# Batmobile Crash Leaves Batman An Invalid!!



## Deane (Apr 18, 2003)

Man, do I dig Batmobiles.

I was slowly progressing on my 40's Batmobile kit, when I found the clubhouse annoucement for a PL contest. Looking over the list, I saw what would keep me going through the winter: The 1950's Batmobile. I went into the dungeon and blew the dust off the box and started 'er up!

If you do not have this kit, you are missing out on a fantastically detailed car! I had so much fun building the interior crime lab and dash board (complete with accessories straight from the car's comic book debut) that I scanned in the comic book artwork to make custom decals of the console monitor and scanner screens. I had to use a very small mechanical pencil to detail the dials, ruler, and map.

I did the undercarrage with a mix of blacks and gunmetals. 'Cause I like to, I stripped all the chrome pieces and re-painted them silver metallic. I also stripped the metal body of everything save the "glass" and re-painted it dark blue. I kept the front bat head black to keep a design consistencey across bat-cars. I added a bat symbol into the spot light.

I finished the car off with car polish. It looks great on the shelf next to the 1950's Batgyro that Horizon made years ago.

All in all, the kit took a month to build, with the most time spent on getting the body paint just right.

What a cool model!


----------



## Otto69 (Jan 2, 2004)

*Wow.*

Beautiful interior work! Now I have to get that kit. I cannot resist kits with interior detail!


----------



## JGG1701 (Nov 9, 2004)

Pretty neat , pretty neat !!! :thumbsup:


----------



## Lloyd Collins (Sep 25, 2004)

Looks cool! I like the lab.


----------



## xsavoie (Jun 29, 1999)

That's the P.L. Batmobile,not the Lunar Models one,right?Fantastic job.It would be a great idea if one day I finally decided to build all the Batmobiles I have and put them side by side in a Batcave diorama scene.Same thing with Batplanes,Barboats,etc.Unless I'm mistaken,the 1960's batmobile and Batplane are blue in color.I wonder if they should be painted in black also in order to match the other Bat vehicles.What would you guys do in this situation if you decided to build such a Batcave diorama.


----------



## daikins (Jul 24, 2003)

Yes, it is the PL metal-bodied kit. 

I am building a series of Batmobiles, approximately two for every decade of Bat-comic-dom. My opinion is that all of the comicbook Batmobiles were dark blue. Now realize I stopped reading batman comics when Frank Miller wrote "The Dark Knight", so I can't say what happened after 1990. In contrast, the movie Batmobiles have all been black. 

Not that any of it really matters. Have fun!


----------



## Warped9 (Sep 12, 2003)

*Deane*, that is one damned beautiful model. I _love_ that design, certainly much more than the live-action batcars of the films. The only other batmobiles I really like are the '60s George Barris car (#1) and the car seen in the '90s _Batman_ TAS.


----------



## Zorro (Jun 22, 1999)

Given the art of comic book inking - especially the _limited_ artistry of the Golden and Silver Age - I think a blue or black interpretation for most Batmobiles is equally valid. You've still got guys arguing as to whether Batman's cape and cowl are supposed to be blue or black and that arguement goes right back to the original inking of the character. For me personally, the 1950s Batmobile might rank as the coolest kit Polar Lights ever produced.

→ Given data

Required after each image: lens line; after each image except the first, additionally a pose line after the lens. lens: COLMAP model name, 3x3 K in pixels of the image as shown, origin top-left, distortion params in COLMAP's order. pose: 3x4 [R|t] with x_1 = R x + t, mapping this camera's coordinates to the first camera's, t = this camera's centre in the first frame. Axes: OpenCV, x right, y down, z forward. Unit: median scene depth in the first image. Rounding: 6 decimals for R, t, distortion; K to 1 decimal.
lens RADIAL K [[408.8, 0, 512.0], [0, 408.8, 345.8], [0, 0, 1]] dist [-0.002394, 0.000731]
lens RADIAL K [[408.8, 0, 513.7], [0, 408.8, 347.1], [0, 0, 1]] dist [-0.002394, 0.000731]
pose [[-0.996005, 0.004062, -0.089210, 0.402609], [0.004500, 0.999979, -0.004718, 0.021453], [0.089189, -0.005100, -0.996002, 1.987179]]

---

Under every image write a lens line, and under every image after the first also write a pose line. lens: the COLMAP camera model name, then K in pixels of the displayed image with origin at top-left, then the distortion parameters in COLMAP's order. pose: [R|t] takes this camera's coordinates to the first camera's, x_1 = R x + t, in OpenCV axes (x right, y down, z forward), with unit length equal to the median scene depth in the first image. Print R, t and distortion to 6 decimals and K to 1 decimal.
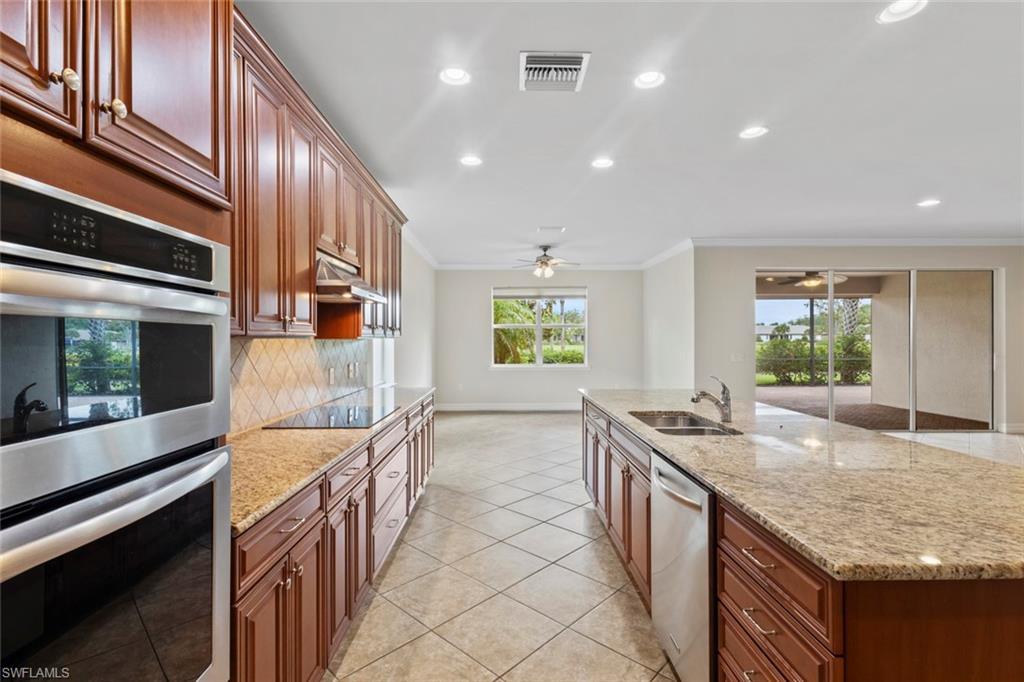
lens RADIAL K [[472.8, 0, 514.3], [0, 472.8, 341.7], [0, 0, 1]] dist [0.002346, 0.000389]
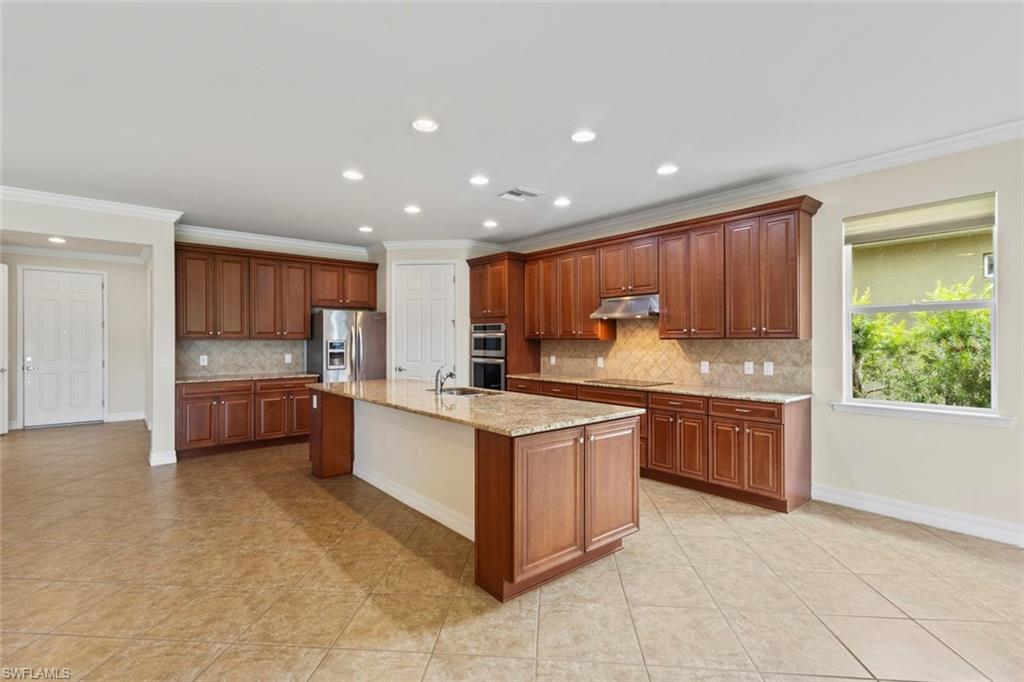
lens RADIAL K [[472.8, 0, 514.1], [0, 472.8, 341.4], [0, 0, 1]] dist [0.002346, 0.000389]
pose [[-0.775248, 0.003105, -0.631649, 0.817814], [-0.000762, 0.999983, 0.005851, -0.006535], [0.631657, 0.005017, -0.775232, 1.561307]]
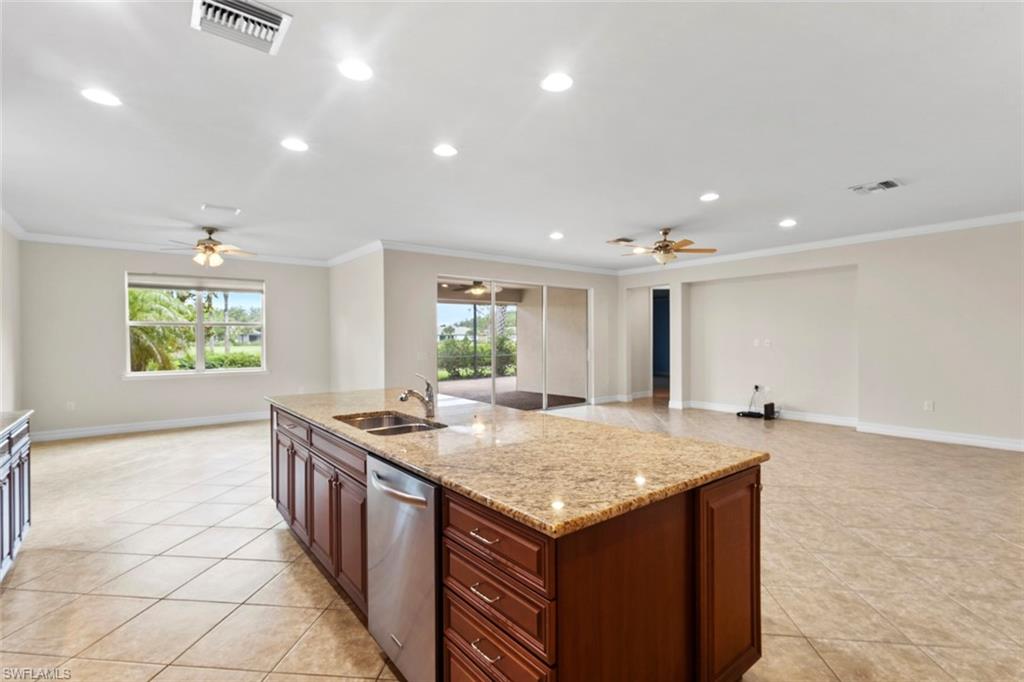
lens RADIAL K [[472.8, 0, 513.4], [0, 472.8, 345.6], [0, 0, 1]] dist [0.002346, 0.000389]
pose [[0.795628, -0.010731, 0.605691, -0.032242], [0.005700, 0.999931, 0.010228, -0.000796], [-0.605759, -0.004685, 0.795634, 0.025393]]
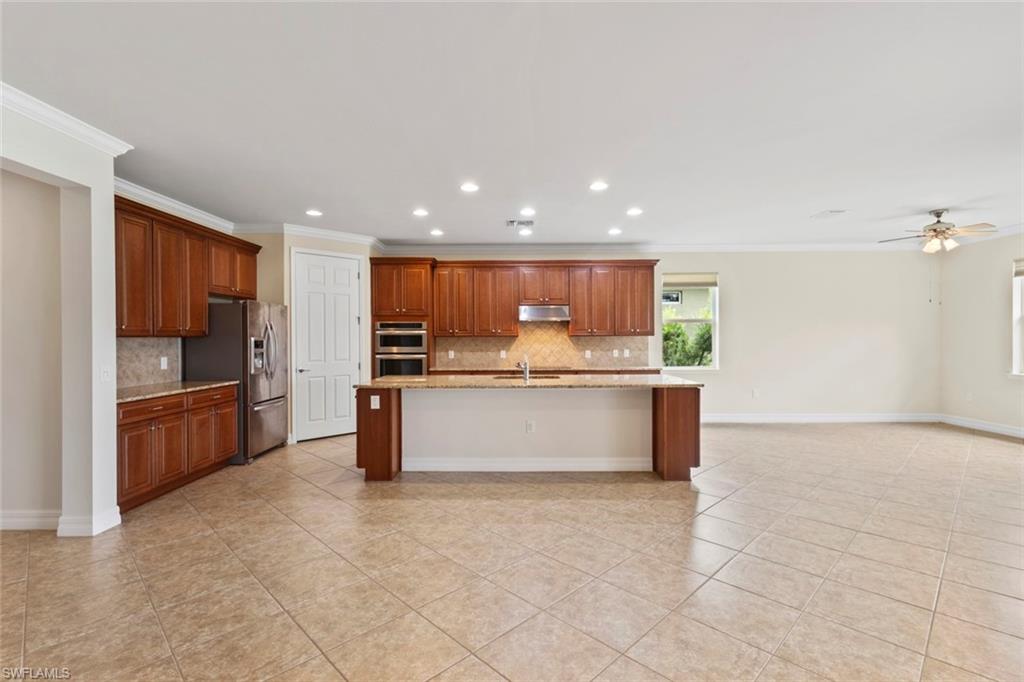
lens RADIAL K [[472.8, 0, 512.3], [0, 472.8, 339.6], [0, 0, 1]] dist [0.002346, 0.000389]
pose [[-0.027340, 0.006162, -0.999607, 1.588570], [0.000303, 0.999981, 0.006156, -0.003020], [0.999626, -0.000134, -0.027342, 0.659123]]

→ Work task 1
List the username of every person who posted in the forum thread about the 1950s Batmobile model kit.
→ Work task 2
From the forum thread about the 1950s Batmobile model kit, reproduce the passage starting at "## xsavoie (Jun" and ending at "a Batcave diorama.".

→ Solution 1
Deane
Otto69
JGG1701
Lloyd Collins
xsavoie
daikins
Warped9
Zorro

→ Solution 2
## xsavoie (Jun 29, 1999)

That's the P.L. Batmobile,not the Lunar Models one,right?Fantastic job.It would be a great idea if one day I finally decided to build all the Batmobiles I have and put them side by side in a Batcave diorama scene.Same thing with Batplanes,Barboats,etc.Unless I'm mistaken,the 1960's batmobile and Batplane are blue in color.I wonder if they should be painted in black also in order to match the other Bat vehicles.What would you guys do in this situation if you decided to build such a Batcave diorama.